→ What you need to do
Starting at the first line of the data below, retype every line up to and including the one containing "Django 一起使用，例如 CockroachDB、Firebird、Google".

*** Opening of Available records ***

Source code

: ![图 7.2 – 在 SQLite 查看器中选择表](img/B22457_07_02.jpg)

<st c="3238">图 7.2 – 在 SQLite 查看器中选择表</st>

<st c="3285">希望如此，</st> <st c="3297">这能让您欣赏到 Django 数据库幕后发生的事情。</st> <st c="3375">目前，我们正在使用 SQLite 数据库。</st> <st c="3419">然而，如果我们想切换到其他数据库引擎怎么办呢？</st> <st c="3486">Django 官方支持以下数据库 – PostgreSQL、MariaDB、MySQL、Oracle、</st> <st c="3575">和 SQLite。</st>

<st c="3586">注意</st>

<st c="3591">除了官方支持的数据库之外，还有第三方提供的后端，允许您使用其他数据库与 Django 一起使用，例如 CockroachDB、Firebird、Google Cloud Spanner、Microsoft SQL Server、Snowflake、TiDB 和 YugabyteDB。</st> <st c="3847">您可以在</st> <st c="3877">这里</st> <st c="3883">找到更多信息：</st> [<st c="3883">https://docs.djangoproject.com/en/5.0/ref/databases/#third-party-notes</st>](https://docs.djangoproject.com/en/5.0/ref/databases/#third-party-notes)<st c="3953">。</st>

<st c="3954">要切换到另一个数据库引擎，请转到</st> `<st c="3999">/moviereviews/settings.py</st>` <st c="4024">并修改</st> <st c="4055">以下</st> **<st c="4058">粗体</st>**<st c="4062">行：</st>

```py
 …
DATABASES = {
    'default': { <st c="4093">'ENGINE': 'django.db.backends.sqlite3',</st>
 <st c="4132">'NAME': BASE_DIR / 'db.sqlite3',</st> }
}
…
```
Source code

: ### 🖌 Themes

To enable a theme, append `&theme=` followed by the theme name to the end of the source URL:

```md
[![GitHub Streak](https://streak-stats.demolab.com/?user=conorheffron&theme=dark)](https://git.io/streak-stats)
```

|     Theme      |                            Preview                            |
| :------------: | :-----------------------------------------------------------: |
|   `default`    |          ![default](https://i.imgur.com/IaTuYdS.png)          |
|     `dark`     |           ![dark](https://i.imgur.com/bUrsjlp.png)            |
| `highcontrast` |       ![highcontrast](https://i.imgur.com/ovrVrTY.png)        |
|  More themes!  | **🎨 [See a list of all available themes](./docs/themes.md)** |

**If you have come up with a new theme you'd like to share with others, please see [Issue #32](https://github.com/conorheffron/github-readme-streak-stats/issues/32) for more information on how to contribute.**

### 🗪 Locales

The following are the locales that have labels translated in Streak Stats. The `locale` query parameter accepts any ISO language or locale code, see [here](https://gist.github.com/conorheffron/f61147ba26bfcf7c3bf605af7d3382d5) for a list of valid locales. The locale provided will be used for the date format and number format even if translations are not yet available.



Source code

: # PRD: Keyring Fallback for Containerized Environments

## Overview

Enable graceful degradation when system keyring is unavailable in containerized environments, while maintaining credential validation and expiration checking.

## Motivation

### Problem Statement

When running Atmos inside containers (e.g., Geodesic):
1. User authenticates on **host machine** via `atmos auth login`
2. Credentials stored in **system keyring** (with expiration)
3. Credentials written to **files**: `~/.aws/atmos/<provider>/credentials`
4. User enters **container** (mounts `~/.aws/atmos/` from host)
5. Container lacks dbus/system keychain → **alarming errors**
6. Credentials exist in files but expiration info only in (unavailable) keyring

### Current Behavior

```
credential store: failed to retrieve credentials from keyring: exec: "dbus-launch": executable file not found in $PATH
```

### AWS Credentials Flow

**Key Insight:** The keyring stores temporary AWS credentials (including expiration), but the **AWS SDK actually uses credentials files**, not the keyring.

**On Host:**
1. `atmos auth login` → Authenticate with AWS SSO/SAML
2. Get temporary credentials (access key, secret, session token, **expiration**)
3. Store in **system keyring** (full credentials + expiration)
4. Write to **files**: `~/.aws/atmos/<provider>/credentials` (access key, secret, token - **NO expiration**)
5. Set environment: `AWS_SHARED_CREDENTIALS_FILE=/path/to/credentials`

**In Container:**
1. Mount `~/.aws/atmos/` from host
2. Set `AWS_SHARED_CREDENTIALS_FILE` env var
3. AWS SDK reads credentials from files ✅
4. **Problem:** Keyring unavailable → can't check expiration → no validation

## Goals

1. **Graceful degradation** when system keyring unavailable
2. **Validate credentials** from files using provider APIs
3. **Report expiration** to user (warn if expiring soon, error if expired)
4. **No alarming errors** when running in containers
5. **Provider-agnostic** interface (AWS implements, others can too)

*** Close of Available records ***

→ Completed exercise
Source code

: ![图 7.2 – 在 SQLite 查看器中选择表](img/B22457_07_02.jpg)

<st c="3238">图 7.2 – 在 SQLite 查看器中选择表</st>

<st c="3285">希望如此，</st> <st c="3297">这能让您欣赏到 Django 数据库幕后发生的事情。</st> <st c="3375">目前，我们正在使用 SQLite 数据库。</st> <st c="3419">然而，如果我们想切换到其他数据库引擎怎么办呢？</st> <st c="3486">Django 官方支持以下数据库 – PostgreSQL、MariaDB、MySQL、Oracle、</st> <st c="3575">和 SQLite。</st>

<st c="3586">注意</st>

<st c="3591">除了官方支持的数据库之外，还有第三方提供的后端，允许您使用其他数据库与 Django 一起使用，例如 CockroachDB、Firebird、Google Cloud Spanner、Microsoft SQL Server、Snowflake、TiDB 和 YugabyteDB。</st> <st c="3847">您可以在</st> <st c="3877">这里</st> <st c="3883">找到更多信息：</st> [<st c="3883">https://docs.djangoproject.com/en/5.0/ref/databases/#third-party-notes</st>](https://docs.djangoproject.com/en/5.0/ref/databases/#third-party-notes)<st c="3953">。</st>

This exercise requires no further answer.